A sport cannot function without competitors, and high level competitors, in any sport, are role models for the next generation. Combat Sports and Martial Arts are about enriching our lives and making us better people, so who does this behaviour from the top attract to the sport or art?

 

Thankfully, there are still plenty of positive examples. In the same discussion, I gave praise to a fighter, known as ‘King Mo’ for his conduct. He won his bout by ground and pound, for those unfamiliar with this concept, it is as it sounds, he was on top of his opponent, raining punches down on him, and it reached the point where his opponent was no longer actively defending himself, so the referee, rightly, stopped the contest. Before King Mo disengaged to celebrate his win, he first checked that his opponent was okay. Yes he then went and enjoyed the moment and pretended to do front crawl, breast stroke and then back stroke on the floor of the cage, but he showed his colours as a true gent and a sportsman.

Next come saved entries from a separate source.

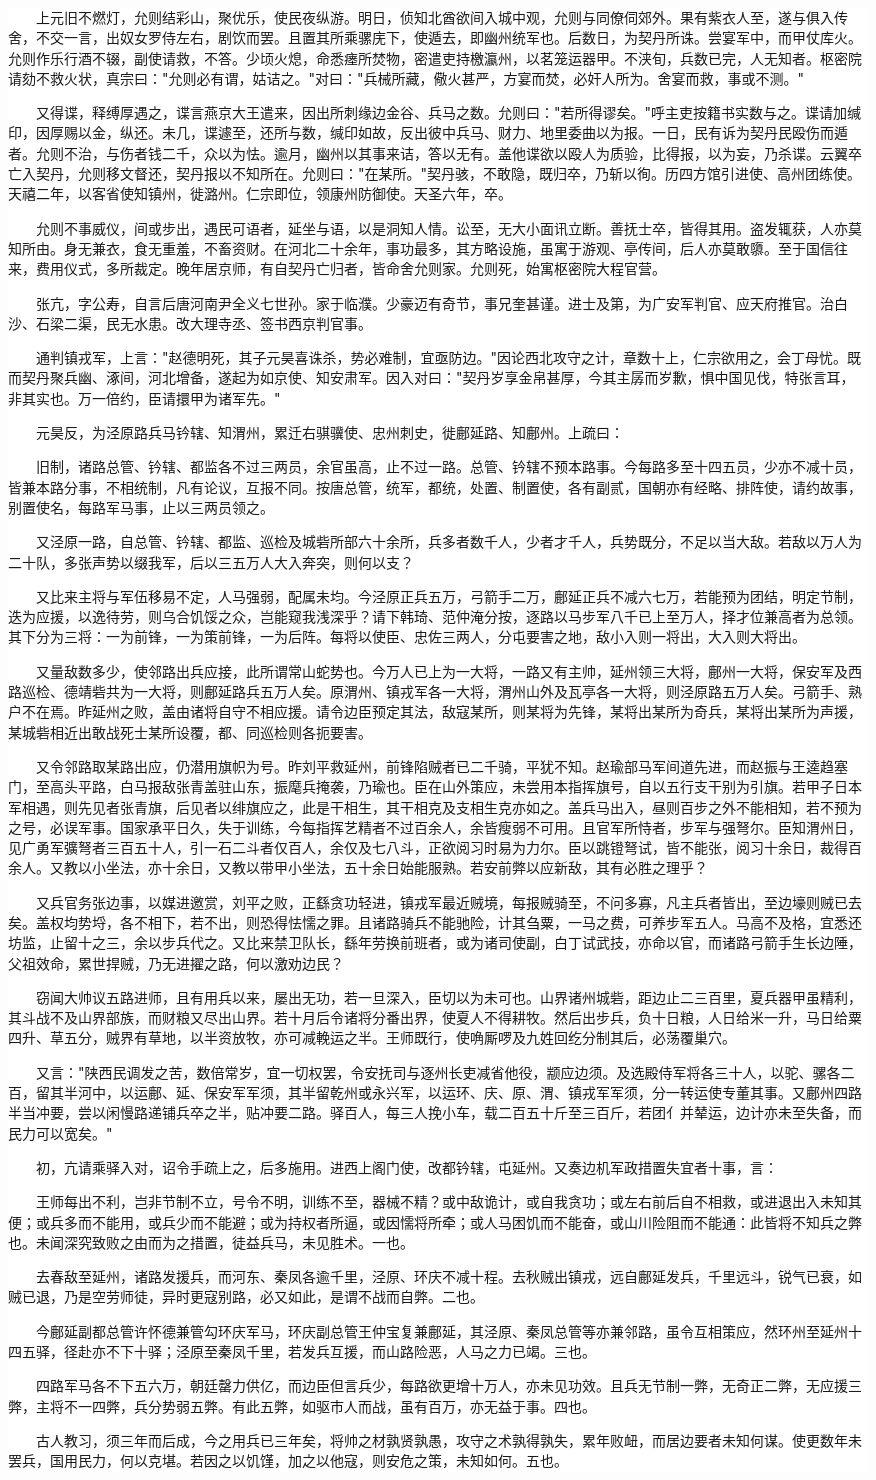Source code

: 　　上元旧不燃灯，允则结彩山，聚优乐，使民夜纵游。明日，侦知北酋欲间入城中观，允则与同僚伺郊外。果有紫衣人至，遂与俱入传舍，不交一言，出奴女罗侍左右，剧饮而罢。且置其所乘骡庑下，使遁去，即幽州统军也。后数日，为契丹所诛。尝宴军中，而甲仗库火。允则作乐行酒不辍，副使请救，不答。少顷火熄，命悉瘗所焚物，密遣吏持檄瀛州，以茗笼运器甲。不浃旬，兵数已完，人无知者。枢密院请劾不救火状，真宗曰："允则必有谓，姑诘之。"对曰："兵械所藏，儆火甚严，方宴而焚，必奸人所为。舍宴而救，事或不测。"

　　又得谍，释缚厚遇之，谍言燕京大王遣来，因出所刺缘边金谷、兵马之数。允则曰："若所得谬矣。"呼主吏按籍书实数与之。谍请加缄印，因厚赐以金，纵还。未几，谍遽至，还所与数，缄印如故，反出彼中兵马、财力、地里委曲以为报。一日，民有诉为契丹民殴伤而遁者。允则不治，与伤者钱二千，众以为怯。逾月，幽州以其事来诘，答以无有。盖他谍欲以殴人为质验，比得报，以为妄，乃杀谍。云翼卒亡入契丹，允则移文督还，契丹报以不知所在。允则曰："在某所。"契丹骇，不敢隐，既归卒，乃斩以徇。历四方馆引进使、高州团练使。天禧二年，以客省使知镇州，徙潞州。仁宗即位，领康州防御使。天圣六年，卒。

　　允则不事威仪，间或步出，遇民可语者，延坐与语，以是洞知人情。讼至，无大小面讯立断。善抚士卒，皆得其用。盗发辄获，人亦莫知所由。身无兼衣，食无重羞，不畜资财。在河北二十余年，事功最多，其方略设施，虽寓于游观、亭传间，后人亦莫敢隳。至于国信往来，费用仪式，多所裁定。晚年居京师，有自契丹亡归者，皆命舍允则家。允则死，始寓枢密院大程官营。

　　张亢，字公寿，自言后唐河南尹全义七世孙。家于临濮。少豪迈有奇节，事兄奎甚谨。进士及第，为广安军判官、应天府推官。治白沙、石梁二渠，民无水患。改大理寺丞、签书西京判官事。

　　通判镇戎军，上言："赵德明死，其子元昊喜诛杀，势必难制，宜亟防边。"因论西北攻守之计，章数十上，仁宗欲用之，会丁母忧。既而契丹聚兵幽、涿间，河北增备，遂起为如京使、知安肃军。因入对曰："契丹岁享金帛甚厚，今其主孱而岁歉，惧中国见伐，特张言耳，非其实也。万一倍约，臣请擐甲为诸军先。"

　　元昊反，为泾原路兵马钤辖、知渭州，累迁右骐骥使、忠州刺史，徙鄜延路、知鄜州。上疏曰：

　　旧制，诸路总管、钤辖、都监各不过三两员，余官虽高，止不过一路。总管、钤辖不预本路事。今每路多至十四五员，少亦不减十员，皆兼本路分事，不相统制，凡有论议，互报不同。按唐总管，统军，都统，处置、制置使，各有副贰，国朝亦有经略、排阵使，请约故事，别置使名，每路军马事，止以三两员领之。

　　又泾原一路，自总管、钤辖、都监、巡检及城砦所部六十余所，兵多者数千人，少者才千人，兵势既分，不足以当大敌。若敌以万人为二十队，多张声势以缀我军，后以三五万人大入奔突，则何以支？

　　又比来主将与军伍移易不定，人马强弱，配属未均。今泾原正兵五万，弓箭手二万，鄜延正兵不减六七万，若能预为团结，明定节制，迭为应援，以逸待劳，则乌合饥馁之众，岂能窥我浅深乎？请下韩琦、范仲淹分按，逐路以马步军八千已上至万人，择才位兼高者为总领。其下分为三将：一为前锋，一为策前锋，一为后阵。每将以使臣、忠佐三两人，分屯要害之地，敌小入则一将出，大入则大将出。

　　又量敌数多少，使邻路出兵应接，此所谓常山蛇势也。今万人已上为一大将，一路又有主帅，延州领三大将，鄜州一大将，保安军及西路巡检、德靖砦共为一大将，则鄜延路兵五万人矣。原渭州、镇戎军各一大将，渭州山外及瓦亭各一大将，则泾原路五万人矣。弓箭手、熟户不在焉。昨延州之败，盖由诸将自守不相应援。请令边臣预定其法，敌寇某所，则某将为先锋，某将出某所为奇兵，某将出某所为声援，某城砦相近出敢战死士某所设覆，都、同巡检则各扼要害。

　　又令邻路取某路出应，仍潜用旗帜为号。昨刘平救延州，前锋陷贼者已二千骑，平犹不知。赵瑜部马军间道先进，而赵振与王逵趋塞门，至高头平路，白马报敌张青盖驻山东，振麾兵掩袭，乃瑜也。臣在山外策应，未尝用本指挥旗号，自以五行支干别为引旗。若甲子日本军相遇，则先见者张青旗，后见者以绯旗应之，此是干相生，其干相克及支相生克亦如之。盖兵马出入，昼则百步之外不能相知，若不预为之号，必误军事。国家承平日久，失于训练，今每指挥艺精者不过百余人，余皆瘦弱不可用。且官军所恃者，步军与强弩尔。臣知渭州日，见广勇军彍弩者三百五十人，引一石二斗者仅百人，余仅及七八斗，正欲阅习时易为力尔。臣以跳镫弩试，皆不能张，阅习十余日，裁得百余人。又教以小坐法，亦十余日，又教以带甲小坐法，五十余日始能服熟。若安前弊以应新敌，其有必胜之理乎？

　　又兵官务张边事，以媒进邀赏，刘平之败，正繇贪功轻进，镇戎军最近贼境，每报贼骑至，不问多寡，凡主兵者皆出，至边壕则贼已去矣。盖权均势埒，各不相下，若不出，则恐得怯懦之罪。且诸路骑兵不能驰险，计其刍粟，一马之费，可养步军五人。马高不及格，宜悉还坊监，止留十之三，余以步兵代之。又比来禁卫队长，繇年劳换前班者，或为诸司使副，白丁试武技，亦命以官，而诸路弓箭手生长边陲，父祖效命，累世捍贼，乃无进擢之路，何以激劝边民？

　　窃闻大帅议五路进师，且有用兵以来，屡出无功，若一旦深入，臣切以为未可也。山界诸州城砦，距边止二三百里，夏兵器甲虽精利，其斗战不及山界部族，而财粮又尽出山界。若十月后令诸将分番出界，使夏人不得耕牧。然后出步兵，负十日粮，人日给米一升，马日给粟四升、草五分，贼界有草地，以半资放牧，亦可减輓运之半。王师既行，使唃厮啰及九姓回纥分制其后，必荡覆巢穴。

　　又言："陕西民调发之苦，数倍常岁，宜一切权罢，令安抚司与逐州长吏减省他役，颛应边须。及选殿侍军将各三十人，以驼、骡各二百，留其半河中，以运鄜、延、保安军军须，其半留乾州或永兴军，以运环、庆、原、渭、镇戎军军须，分一转运使专董其事。又鄜州四路半当冲要，尝以闲慢路递铺兵卒之半，贴冲要二路。驿百人，每三人挽小车，载二百五十斤至三百斤，若团亻并辇运，边计亦未至失备，而民力可以宽矣。"

　　初，亢请乘驿入对，诏令手疏上之，后多施用。进西上阁门使，改都钤辖，屯延州。又奏边机军政措置失宜者十事，言：

　　王师每出不利，岂非节制不立，号令不明，训练不至，器械不精？或中敌诡计，或自我贪功；或左右前后自不相救，或进退出入未知其便；或兵多而不能用，或兵少而不能避；或为持权者所逼，或因懦将所牵；或人马困饥而不能奋，或山川险阻而不能通：此皆将不知兵之弊也。未闻深究致败之由而为之措置，徒益兵马，未见胜术。一也。

　　去春敌至延州，诸路发援兵，而河东、秦凤各逾千里，泾原、环庆不减十程。去秋贼出镇戎，远自鄜延发兵，千里远斗，锐气已衰，如贼已退，乃是空劳师徒，异时更寇别路，必又如此，是谓不战而自弊。二也。

　　今鄜延副都总管许怀德兼管勾环庆军马，环庆副总管王仲宝复兼鄜延，其泾原、秦凤总管等亦兼邻路，虽令互相策应，然环州至延州十四五驿，径赴亦不下十驿；泾原至秦凤千里，若发兵互援，而山路险恶，人马之力已竭。三也。

　　四路军马各不下五六万，朝廷罄力供亿，而边臣但言兵少，每路欲更增十万人，亦未见功效。且兵无节制一弊，无奇正二弊，无应援三弊，主将不一四弊，兵分势弱五弊。有此五弊，如驱市人而战，虽有百万，亦无益于事。四也。

　　古人教习，须三年而后成，今之用兵已三年矣，将帅之材孰贤孰愚，攻守之术孰得孰失，累年败衄，而居边要者未知何谋。使更数年未罢兵，国用民力，何以克堪。若因之以饥馑，加之以他寇，则安危之策，未知如何。五也。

Examples of more well known, positive role models for combat sports, are Amir Kahn and Nicola Adams.

 

Don’t get me wrong, I think that to succeed, using the rules of your sport to your advantage is a must, but I am not sure what is achieved by open bad mouthing and hostility other than to turn people away from the sport. It takes a lot of discipline, heart and commitment to reach that level, not traits that are in abundance in street thugs and hooligans, so why behave like one openly?

 

You may not like your opponent, but the best way to make a statement is to beat them, or make them have to dig deep into their reserves of will and courage to beat you. At least there can be mutual respect between enemies. They say that grudges sell tickets, but has it not all been done before? It may well sell more tickets if the event is run with good competitive spirit.

 

I think a lot of sports can learn from one of my other loves, rugby. This is a game where the players slam into each other at full tilt. Sure, tempers flare on the pitch, but that’s where it stays until the next time they play. One memory from 2014 is the sight of both the England and Samoa teams sharing a group huddle after their particularly physical encounter during the Autumn internationals. This is the type of thing that can sway the mind of the parent to allow their child to take up the sport, as they see two groups of rounded people sharing a moment of mutual respect after refusing to back down.

 

I have competed in Full Contact K1 Kickboxing for a few years now, although I started a little late in life, and after every fight, win lose or draw, I have showed respect to my opponent, received it in return, and I hope this continues. It has never been my thing to interact with my opponent before a fight. It is harder to try and knock a ‘Nice Guy’ out if I’m honest, but I’m happy to chat afterwards, and have made some good friends that way. These are people who have done you the honour of allowing you to test your skills, training, and personal qualities against theirs, and, as my friend who posted the status on social media pointed out; “What would we achieve if we had no opponents?”